---------- TASK INPUTS

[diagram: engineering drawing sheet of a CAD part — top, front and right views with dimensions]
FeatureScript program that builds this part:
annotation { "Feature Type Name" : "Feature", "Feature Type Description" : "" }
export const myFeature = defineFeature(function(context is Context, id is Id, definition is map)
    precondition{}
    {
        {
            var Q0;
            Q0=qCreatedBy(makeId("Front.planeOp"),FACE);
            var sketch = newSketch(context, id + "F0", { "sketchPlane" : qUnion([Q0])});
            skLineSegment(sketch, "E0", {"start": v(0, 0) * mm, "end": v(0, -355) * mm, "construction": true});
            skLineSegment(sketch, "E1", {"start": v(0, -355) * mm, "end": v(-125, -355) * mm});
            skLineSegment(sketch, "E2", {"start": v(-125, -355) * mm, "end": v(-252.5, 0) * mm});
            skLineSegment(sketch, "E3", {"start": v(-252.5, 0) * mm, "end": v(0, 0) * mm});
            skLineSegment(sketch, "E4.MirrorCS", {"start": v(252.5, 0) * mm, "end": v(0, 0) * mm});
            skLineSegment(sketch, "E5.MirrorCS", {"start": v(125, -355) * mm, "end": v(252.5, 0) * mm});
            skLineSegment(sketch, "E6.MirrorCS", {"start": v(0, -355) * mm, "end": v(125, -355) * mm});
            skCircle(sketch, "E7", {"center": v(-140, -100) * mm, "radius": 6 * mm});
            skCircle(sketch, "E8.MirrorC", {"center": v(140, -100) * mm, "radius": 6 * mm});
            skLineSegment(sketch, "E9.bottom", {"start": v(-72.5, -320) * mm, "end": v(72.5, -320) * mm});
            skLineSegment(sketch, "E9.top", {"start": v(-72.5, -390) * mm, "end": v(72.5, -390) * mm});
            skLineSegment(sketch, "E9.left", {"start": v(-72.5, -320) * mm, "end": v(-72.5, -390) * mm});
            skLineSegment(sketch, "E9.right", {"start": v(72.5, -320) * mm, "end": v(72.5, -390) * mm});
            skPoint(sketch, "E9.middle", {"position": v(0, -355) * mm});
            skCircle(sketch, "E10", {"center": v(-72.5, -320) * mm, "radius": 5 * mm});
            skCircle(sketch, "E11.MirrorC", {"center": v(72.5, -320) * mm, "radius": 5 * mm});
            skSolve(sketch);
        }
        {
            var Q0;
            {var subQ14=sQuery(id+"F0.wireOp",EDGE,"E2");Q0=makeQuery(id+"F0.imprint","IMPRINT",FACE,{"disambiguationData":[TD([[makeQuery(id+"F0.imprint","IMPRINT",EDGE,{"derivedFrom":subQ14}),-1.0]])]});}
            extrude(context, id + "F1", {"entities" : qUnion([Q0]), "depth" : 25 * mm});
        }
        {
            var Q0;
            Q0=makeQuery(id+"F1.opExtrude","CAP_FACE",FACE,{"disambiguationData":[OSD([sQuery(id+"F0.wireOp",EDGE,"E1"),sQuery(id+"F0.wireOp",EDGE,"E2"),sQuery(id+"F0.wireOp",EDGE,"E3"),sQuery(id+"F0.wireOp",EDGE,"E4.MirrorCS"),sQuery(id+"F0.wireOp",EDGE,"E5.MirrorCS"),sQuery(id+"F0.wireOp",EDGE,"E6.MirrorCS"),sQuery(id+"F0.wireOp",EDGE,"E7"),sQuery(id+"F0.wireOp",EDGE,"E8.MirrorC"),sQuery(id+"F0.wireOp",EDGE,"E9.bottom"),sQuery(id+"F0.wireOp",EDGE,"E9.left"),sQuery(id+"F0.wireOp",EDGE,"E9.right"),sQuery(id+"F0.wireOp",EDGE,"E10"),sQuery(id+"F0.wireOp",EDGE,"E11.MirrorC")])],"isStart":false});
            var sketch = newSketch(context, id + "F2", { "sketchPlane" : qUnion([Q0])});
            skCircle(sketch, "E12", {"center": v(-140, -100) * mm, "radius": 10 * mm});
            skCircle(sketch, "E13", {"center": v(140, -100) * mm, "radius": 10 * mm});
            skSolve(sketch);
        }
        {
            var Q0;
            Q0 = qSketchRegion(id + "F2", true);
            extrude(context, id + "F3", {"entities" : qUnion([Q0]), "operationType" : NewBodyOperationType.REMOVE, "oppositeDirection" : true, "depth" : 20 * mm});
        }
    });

--------------------
---------- TASK INPUTS

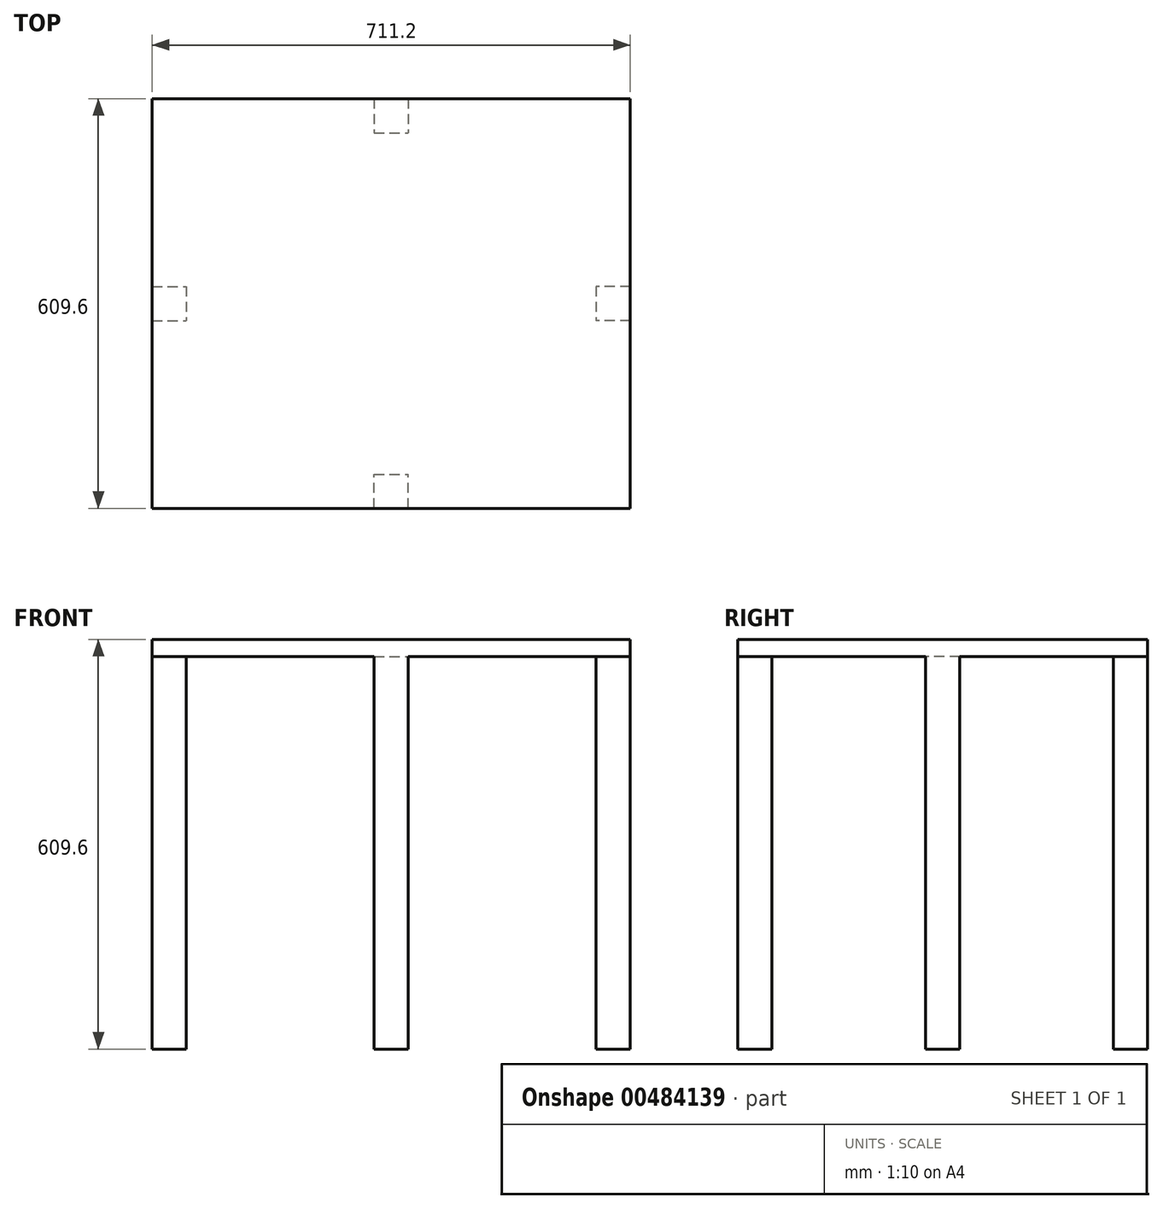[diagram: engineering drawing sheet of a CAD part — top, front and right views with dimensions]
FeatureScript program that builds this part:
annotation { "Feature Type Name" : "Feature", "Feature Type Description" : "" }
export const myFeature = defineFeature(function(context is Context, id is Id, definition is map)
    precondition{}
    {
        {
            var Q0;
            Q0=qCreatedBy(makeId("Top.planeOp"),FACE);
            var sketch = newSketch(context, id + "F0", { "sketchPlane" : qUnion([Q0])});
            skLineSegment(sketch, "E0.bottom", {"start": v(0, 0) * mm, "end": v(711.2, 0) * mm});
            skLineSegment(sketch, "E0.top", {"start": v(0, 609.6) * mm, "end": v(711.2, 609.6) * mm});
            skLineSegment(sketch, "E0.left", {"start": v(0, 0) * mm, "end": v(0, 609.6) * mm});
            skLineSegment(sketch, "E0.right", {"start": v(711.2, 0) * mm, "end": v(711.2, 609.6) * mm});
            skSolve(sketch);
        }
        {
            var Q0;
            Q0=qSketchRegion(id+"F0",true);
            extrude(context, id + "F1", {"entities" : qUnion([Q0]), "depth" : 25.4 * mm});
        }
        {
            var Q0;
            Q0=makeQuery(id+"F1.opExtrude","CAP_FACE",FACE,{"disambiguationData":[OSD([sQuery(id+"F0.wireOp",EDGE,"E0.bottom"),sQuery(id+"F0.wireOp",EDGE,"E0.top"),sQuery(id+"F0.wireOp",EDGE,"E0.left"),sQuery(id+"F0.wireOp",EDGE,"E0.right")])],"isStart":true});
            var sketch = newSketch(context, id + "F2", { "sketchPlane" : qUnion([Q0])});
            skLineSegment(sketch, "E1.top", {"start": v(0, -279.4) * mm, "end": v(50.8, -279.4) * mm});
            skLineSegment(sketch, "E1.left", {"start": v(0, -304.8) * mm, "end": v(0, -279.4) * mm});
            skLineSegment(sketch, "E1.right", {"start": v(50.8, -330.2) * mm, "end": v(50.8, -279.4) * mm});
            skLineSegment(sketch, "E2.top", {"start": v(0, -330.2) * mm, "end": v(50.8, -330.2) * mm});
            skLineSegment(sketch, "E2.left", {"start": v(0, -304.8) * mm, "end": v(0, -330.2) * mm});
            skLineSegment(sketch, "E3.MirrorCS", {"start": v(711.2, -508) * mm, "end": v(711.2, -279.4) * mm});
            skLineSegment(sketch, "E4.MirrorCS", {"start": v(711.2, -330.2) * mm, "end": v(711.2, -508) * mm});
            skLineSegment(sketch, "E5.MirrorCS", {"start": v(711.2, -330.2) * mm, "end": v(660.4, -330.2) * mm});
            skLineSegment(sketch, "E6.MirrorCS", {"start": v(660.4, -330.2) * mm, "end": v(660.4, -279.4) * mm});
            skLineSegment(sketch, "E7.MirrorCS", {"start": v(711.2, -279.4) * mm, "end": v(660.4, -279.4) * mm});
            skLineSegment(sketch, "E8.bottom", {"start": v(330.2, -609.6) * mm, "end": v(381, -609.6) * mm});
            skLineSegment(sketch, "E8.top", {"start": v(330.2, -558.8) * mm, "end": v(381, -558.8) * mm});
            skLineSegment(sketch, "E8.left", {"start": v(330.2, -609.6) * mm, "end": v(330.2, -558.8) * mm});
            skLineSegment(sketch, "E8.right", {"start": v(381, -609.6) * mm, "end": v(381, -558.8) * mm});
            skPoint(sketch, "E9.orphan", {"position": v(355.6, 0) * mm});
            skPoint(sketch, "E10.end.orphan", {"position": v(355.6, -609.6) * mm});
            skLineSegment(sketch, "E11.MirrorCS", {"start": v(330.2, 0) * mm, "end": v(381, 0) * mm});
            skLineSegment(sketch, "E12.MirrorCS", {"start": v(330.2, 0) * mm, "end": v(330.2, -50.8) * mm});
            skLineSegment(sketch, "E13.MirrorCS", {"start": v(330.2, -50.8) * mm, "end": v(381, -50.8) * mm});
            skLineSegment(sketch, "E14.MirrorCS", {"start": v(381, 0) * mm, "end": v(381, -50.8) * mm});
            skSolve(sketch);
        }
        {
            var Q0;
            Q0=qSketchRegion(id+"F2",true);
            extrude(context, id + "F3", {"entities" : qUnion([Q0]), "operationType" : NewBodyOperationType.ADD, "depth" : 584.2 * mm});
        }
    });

--------------------
---------- TASK INPUTS

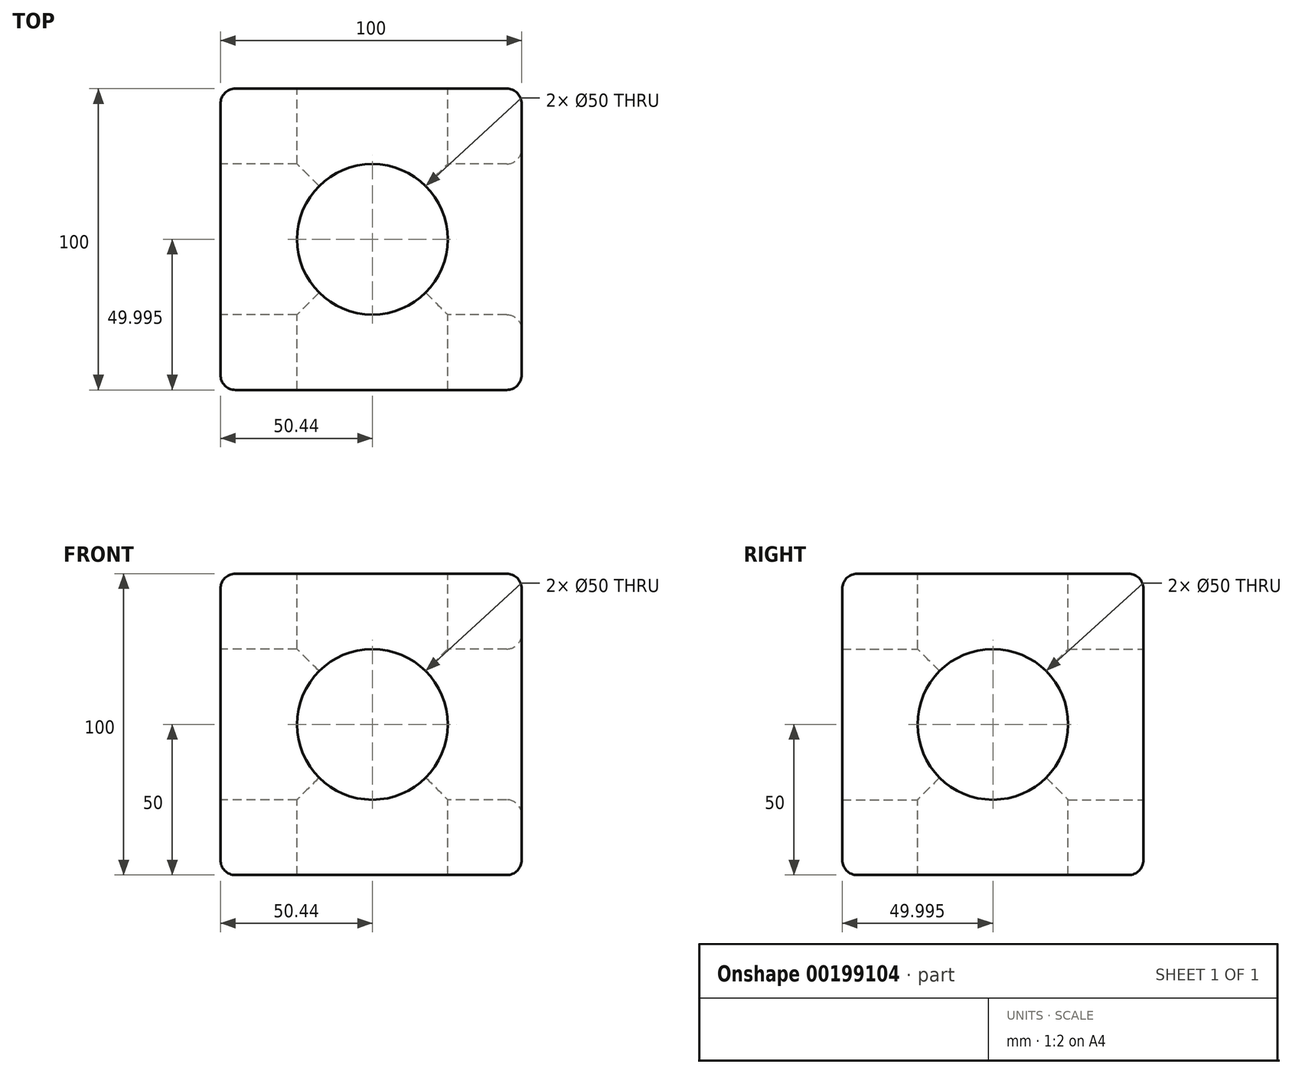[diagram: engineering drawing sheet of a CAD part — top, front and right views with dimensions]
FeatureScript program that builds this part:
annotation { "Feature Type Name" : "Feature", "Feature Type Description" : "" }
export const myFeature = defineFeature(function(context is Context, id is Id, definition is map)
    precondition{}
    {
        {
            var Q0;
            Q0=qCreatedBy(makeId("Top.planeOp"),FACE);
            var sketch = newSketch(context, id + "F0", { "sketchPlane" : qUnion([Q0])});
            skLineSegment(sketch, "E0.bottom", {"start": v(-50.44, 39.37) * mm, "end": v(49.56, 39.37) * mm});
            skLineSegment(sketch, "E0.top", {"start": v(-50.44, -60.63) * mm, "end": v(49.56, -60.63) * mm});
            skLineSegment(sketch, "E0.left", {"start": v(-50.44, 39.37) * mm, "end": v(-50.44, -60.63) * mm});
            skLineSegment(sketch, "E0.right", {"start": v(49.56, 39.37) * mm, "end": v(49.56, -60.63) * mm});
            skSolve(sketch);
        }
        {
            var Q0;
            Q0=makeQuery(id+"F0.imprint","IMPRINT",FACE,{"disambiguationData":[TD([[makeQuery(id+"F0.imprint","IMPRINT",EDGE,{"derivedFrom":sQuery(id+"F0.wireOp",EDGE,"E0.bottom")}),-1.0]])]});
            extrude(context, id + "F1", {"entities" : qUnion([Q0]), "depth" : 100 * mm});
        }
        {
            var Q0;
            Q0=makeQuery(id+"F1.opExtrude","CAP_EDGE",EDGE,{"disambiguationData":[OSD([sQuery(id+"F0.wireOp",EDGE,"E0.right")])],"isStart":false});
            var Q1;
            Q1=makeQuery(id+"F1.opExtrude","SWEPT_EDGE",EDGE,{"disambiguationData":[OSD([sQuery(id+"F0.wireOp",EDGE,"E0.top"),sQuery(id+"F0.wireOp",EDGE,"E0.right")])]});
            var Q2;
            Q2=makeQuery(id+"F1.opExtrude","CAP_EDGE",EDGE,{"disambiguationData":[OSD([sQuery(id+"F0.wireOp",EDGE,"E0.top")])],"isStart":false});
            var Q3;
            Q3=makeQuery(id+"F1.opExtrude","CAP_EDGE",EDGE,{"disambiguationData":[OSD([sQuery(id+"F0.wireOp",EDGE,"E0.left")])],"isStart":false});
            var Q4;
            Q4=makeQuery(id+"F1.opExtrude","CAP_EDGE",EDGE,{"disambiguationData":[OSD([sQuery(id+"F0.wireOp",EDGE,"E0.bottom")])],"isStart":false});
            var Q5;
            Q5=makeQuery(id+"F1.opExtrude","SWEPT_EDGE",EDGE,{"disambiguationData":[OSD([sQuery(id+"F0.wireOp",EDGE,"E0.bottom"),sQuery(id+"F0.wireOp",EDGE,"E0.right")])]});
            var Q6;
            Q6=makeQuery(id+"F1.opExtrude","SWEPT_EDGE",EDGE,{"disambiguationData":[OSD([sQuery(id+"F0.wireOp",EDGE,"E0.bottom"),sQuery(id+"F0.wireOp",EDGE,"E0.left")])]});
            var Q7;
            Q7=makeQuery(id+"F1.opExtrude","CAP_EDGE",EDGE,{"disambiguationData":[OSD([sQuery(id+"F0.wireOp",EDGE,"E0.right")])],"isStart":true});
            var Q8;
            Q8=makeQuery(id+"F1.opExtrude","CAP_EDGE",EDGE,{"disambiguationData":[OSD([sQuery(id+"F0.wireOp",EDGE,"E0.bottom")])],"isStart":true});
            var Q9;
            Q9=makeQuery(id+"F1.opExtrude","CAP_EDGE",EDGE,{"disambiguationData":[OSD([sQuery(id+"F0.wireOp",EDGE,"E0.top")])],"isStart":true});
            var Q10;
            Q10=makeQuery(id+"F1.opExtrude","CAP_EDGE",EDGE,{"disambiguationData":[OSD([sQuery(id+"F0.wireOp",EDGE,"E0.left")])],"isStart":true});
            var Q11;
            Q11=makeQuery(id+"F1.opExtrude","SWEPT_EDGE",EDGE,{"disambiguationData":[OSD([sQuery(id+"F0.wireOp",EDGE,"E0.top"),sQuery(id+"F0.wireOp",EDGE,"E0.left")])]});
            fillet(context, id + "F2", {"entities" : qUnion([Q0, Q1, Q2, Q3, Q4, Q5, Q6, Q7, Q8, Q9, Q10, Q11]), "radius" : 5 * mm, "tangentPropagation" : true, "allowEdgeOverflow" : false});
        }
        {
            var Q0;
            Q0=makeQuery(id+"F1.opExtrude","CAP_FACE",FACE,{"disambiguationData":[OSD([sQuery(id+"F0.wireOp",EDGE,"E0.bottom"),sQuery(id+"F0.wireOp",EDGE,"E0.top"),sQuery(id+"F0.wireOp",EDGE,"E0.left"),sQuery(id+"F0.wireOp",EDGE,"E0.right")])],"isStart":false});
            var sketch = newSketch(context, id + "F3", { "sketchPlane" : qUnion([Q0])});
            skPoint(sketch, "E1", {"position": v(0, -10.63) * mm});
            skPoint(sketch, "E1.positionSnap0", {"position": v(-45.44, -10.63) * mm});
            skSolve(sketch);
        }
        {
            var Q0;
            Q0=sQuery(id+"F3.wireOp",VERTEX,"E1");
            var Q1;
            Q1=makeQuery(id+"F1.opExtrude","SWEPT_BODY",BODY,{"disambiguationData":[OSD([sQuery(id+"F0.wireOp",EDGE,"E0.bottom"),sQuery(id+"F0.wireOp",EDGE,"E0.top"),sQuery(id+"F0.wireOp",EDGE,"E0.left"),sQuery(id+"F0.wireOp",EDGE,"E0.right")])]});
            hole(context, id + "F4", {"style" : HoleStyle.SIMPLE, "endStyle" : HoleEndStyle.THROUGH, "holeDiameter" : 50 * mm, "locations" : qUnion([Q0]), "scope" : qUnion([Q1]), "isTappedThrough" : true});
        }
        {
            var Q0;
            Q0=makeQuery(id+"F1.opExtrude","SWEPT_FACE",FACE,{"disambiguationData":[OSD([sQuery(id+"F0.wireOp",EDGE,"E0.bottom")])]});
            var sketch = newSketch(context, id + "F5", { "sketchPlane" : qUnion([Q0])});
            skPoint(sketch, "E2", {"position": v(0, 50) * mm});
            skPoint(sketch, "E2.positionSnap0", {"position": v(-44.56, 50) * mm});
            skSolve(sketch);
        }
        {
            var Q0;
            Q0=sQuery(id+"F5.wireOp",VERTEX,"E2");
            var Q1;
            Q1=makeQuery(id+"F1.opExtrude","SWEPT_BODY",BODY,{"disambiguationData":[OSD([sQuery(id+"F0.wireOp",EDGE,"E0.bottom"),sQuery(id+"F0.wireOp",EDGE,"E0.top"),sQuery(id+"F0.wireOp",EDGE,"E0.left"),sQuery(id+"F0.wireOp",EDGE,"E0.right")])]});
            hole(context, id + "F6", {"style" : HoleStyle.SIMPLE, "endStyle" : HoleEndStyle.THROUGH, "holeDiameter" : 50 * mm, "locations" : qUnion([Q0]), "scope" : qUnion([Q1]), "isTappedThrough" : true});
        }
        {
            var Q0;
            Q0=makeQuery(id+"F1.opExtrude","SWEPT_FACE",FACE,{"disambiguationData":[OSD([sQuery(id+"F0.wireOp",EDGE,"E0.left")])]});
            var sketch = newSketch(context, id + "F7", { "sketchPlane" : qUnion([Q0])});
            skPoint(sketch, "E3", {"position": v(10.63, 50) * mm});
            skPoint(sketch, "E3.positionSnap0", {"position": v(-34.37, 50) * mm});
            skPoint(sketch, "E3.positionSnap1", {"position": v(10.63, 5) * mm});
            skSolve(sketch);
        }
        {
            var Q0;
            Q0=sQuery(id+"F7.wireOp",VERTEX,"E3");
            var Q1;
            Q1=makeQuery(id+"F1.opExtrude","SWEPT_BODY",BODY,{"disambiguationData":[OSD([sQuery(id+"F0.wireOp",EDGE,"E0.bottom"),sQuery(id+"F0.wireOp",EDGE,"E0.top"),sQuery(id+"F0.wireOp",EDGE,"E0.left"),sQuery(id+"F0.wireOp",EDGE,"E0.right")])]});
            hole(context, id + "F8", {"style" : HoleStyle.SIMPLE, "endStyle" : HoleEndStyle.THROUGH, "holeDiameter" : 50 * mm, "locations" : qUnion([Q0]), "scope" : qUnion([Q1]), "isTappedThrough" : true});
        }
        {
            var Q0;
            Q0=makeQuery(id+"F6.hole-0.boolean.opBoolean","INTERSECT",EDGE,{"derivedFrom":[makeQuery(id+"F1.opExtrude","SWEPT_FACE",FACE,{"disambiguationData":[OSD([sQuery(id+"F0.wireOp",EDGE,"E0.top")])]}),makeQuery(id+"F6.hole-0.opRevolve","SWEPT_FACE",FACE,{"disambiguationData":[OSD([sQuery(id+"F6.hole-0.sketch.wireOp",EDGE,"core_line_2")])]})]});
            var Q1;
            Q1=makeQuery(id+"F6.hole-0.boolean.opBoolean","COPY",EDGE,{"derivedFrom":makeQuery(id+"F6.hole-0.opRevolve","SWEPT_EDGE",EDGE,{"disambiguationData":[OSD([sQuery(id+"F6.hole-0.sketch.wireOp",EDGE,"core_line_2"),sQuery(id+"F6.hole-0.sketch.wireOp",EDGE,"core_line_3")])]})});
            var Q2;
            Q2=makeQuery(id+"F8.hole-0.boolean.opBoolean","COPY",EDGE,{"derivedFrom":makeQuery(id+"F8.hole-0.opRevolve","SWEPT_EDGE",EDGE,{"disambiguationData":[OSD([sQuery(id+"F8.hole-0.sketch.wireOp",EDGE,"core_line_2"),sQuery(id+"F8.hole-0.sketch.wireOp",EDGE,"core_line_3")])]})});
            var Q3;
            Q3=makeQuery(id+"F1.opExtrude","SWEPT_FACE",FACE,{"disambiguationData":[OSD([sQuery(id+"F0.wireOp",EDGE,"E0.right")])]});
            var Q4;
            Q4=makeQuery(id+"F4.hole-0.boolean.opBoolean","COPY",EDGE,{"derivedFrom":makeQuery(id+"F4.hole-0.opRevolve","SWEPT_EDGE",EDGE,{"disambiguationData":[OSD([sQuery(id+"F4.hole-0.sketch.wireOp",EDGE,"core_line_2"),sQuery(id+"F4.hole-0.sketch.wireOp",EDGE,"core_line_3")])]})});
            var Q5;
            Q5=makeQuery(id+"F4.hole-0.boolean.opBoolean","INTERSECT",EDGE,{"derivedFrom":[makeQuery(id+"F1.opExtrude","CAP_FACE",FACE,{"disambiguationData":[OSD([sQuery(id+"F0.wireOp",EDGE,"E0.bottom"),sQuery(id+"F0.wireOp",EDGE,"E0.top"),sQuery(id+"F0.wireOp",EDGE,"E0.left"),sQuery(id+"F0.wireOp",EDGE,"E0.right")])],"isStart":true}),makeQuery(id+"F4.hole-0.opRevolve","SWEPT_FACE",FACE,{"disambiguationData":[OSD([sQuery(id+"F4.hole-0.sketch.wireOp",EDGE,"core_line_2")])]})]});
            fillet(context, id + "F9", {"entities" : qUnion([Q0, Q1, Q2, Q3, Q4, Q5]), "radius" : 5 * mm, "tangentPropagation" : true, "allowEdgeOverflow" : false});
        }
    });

--------------------

> TO BE DONE
Collect every line of the material above that contains the string "depth", with matching case.

> REPLY TO THE EXERCISE
            extrude(context, id + "F1", {"entities" : qUnion([Q0]), "depth" : 25 * mm});
            extrude(context, id + "F3", {"entities" : qUnion([Q0]), "operationType" : NewBodyOperationType.REMOVE, "oppositeDirection" : true, "depth" : 20 * mm});
            extrude(context, id + "F1", {"entities" : qUnion([Q0]), "depth" : 25.4 * mm});
            extrude(context, id + "F3", {"entities" : qUnion([Q0]), "operationType" : NewBodyOperationType.ADD, "depth" : 584.2 * mm});
            extrude(context, id + "F1", {"entities" : qUnion([Q0]), "depth" : 100 * mm});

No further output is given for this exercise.